Performance Wednesday, November 19, 2014 | 7:30 PM

London Handel Players

Handel at Home

Weill Recital Hall
Handel’s chamber music is featured alongside delightful arrangements for flute and strings of favorite passages from his stage works. Handel’s publisher recognized a demand for play-at-home instrumental versions of hit tunes from the composer’s operas and oratorios, so he arranged some of the most popular music. These arrangements, as well as versions by London Handel Players’ flutist Rachel Brown, anchor this spirited look at 18th-century music making.

Part of Salon Encores.


  • London Handel Players
    ·· Rachel Brown, Flute and Recorder
    ·· Adrian Butterfield, Violin
    ·· Laurence Cummings, Harpsichord


  • Trio Sonata in A Major, HWV 396
  • Violin Sonata in D Major, HWV 371
  • Opera Arias (arr. John Walsh)
    ·· "O sleep, why dost thou leave me?" from Semele
    ·· "No, no! I'll take no less" from Semele
    ·· "Tornami a vagheggiar" from Alcina
  • Flute Sonata in B Minor, HWV 367b
  • Harpsichord Suite No. 5 in E Major, HWV 430
  • Trio Sonata in F Major, HWV 389


"No, no! I'll take no less" from Handel's Semele
Rachel Brown, Flute | London Handel Players

At a Glance

Opera was central to Handel’s career for more than three decades, so it’s fitting that three operatic aria arrangements are the centerpiece of tonight’s program of instrumental music. The composer’s first opera, Almira, was staged in Hamburg in 1705 when the composer was just 19 years old. He took his final bow on the operatic stage in 1741 with the London production of Deidamia, a lightweight mythological love story based on the early life of Achilles. For most of the intervening years, Handel’s reputation as an opera composer was second to none.

Handel’s operatic genius lies in his deft handling of dramatic situations, his sensitive limning of characters’ emotions, and his vivid creation of atmosphere. Some of these same qualities characterize his music in other genres, including the oratorios for which he is best known in the English-speaking world and a wide array of orchestral and chamber music. In these works, as in his operas, Handel blended sacred and secular elements in a way that appealed equally to music connoisseurs and less sophisticated audiences.
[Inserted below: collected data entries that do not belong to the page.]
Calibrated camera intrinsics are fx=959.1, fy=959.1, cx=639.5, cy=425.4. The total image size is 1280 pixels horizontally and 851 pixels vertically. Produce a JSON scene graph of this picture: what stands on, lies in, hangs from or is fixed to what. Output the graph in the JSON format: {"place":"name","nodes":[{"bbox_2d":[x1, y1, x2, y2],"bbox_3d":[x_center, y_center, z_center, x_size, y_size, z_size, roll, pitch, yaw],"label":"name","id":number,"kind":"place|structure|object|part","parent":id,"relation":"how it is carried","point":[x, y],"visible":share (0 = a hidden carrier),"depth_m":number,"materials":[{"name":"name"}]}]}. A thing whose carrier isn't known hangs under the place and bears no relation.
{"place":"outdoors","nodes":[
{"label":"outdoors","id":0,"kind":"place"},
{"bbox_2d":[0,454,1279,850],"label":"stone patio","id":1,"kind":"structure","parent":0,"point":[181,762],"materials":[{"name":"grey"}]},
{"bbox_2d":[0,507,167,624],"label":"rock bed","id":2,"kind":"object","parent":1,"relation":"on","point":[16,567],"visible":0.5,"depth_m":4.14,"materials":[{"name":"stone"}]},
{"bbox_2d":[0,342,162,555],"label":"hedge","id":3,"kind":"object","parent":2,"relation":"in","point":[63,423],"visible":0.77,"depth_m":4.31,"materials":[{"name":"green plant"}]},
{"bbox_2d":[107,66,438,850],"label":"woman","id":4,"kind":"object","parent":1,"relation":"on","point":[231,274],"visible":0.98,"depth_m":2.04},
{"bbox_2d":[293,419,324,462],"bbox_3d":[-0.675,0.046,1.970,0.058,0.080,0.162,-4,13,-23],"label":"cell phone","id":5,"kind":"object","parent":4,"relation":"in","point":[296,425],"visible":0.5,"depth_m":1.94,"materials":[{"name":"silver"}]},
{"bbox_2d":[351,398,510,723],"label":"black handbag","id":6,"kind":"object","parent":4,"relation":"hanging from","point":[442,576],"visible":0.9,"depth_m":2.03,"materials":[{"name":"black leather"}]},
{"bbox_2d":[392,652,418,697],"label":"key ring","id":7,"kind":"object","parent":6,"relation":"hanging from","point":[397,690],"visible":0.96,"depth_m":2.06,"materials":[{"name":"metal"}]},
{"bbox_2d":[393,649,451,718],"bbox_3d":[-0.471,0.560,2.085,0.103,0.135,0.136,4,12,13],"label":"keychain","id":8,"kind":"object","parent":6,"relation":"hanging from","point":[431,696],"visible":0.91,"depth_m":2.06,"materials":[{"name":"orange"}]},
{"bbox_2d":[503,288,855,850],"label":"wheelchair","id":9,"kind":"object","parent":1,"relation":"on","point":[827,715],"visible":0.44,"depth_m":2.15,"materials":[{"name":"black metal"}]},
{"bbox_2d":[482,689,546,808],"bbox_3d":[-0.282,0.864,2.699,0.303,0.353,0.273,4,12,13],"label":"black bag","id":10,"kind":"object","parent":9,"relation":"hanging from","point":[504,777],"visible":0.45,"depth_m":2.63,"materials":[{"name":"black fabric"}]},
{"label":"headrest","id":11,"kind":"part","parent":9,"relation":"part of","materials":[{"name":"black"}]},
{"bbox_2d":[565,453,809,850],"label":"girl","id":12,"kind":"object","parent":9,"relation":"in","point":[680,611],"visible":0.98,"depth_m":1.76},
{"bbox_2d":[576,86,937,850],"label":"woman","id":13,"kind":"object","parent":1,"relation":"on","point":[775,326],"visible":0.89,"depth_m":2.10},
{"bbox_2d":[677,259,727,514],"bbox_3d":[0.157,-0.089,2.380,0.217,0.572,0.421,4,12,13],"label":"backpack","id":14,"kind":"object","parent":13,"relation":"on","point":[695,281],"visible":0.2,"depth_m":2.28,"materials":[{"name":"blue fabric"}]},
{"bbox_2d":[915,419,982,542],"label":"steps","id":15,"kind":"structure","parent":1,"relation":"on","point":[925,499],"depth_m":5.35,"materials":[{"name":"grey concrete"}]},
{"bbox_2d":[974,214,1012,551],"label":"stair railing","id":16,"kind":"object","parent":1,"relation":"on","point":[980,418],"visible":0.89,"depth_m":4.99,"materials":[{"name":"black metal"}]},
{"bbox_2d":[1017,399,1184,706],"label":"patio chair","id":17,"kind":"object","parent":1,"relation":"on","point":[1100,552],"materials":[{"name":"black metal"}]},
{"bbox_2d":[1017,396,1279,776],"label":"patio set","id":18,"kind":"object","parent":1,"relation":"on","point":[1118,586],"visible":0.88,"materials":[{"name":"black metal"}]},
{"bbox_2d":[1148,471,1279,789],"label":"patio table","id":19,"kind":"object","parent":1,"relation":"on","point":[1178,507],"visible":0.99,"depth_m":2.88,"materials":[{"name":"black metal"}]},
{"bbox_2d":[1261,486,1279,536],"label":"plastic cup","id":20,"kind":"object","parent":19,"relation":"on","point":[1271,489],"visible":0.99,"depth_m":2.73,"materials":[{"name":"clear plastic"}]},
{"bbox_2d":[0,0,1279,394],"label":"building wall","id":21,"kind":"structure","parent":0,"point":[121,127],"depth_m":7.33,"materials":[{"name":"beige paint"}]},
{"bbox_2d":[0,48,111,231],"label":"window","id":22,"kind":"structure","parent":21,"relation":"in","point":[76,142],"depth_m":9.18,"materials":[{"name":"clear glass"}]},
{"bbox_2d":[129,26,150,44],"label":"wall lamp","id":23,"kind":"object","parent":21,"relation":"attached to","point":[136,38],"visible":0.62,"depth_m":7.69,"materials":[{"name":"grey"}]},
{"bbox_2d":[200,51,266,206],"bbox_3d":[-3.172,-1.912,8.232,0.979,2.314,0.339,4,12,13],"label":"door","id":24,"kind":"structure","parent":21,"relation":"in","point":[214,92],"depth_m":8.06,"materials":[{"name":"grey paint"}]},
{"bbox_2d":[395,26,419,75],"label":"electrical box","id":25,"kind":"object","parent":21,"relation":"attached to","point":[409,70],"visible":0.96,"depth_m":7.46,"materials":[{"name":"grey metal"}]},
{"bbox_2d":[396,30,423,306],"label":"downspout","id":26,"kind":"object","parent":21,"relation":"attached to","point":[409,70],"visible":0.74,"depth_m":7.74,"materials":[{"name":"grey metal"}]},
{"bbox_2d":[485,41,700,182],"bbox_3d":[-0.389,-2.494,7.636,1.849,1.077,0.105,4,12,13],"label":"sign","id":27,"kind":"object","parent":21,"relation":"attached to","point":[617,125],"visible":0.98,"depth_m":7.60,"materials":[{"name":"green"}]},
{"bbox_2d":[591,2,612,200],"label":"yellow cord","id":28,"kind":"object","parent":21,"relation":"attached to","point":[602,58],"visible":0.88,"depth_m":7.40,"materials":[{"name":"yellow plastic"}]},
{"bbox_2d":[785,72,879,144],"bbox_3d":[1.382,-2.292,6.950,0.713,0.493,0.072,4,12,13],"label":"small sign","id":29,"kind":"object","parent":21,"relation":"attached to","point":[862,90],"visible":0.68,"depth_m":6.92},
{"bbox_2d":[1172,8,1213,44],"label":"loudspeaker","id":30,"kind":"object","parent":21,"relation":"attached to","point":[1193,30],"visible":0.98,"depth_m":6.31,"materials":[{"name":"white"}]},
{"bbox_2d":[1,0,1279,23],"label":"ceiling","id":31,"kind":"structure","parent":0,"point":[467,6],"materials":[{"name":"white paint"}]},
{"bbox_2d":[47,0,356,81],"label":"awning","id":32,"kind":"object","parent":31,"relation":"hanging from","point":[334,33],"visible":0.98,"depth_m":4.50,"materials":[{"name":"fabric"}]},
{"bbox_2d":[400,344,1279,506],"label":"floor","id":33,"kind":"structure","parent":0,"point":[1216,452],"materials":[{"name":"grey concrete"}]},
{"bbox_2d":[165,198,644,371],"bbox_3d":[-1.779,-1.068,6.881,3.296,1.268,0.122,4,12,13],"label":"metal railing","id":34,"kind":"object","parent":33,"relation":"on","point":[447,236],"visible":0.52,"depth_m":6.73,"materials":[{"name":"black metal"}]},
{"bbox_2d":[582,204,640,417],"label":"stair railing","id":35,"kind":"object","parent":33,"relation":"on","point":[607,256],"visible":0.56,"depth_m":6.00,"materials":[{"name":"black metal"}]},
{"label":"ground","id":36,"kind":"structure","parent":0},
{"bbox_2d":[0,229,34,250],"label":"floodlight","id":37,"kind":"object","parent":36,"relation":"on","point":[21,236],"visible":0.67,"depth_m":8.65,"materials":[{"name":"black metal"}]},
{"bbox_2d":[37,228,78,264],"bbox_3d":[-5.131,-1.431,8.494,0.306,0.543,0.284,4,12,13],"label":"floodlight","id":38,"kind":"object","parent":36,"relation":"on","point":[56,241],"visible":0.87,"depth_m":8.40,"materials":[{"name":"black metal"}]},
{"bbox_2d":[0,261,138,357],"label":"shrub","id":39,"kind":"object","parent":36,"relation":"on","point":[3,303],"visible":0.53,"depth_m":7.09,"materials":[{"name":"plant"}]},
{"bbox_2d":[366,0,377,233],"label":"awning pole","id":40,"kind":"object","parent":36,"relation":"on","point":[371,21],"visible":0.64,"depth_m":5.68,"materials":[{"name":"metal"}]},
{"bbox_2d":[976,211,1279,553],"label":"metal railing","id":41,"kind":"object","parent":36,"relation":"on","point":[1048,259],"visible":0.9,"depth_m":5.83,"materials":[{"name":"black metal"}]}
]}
The instrumental pieces selected by the London Handel Players also illustrate Handel’s practice of borrowing his own and other composers’ music. In transforming the originals, usually for the better, he was observing the guideline laid down by German critic Johann Mattheson, who asserted that “borrowing is permissible; but one must return the thing borrowed with interest, i.e., one must so construct and develop imitations that they are prettier and better than the pieces from which they are derived.”
This performance is part of Early Music in Weill Recital Hall.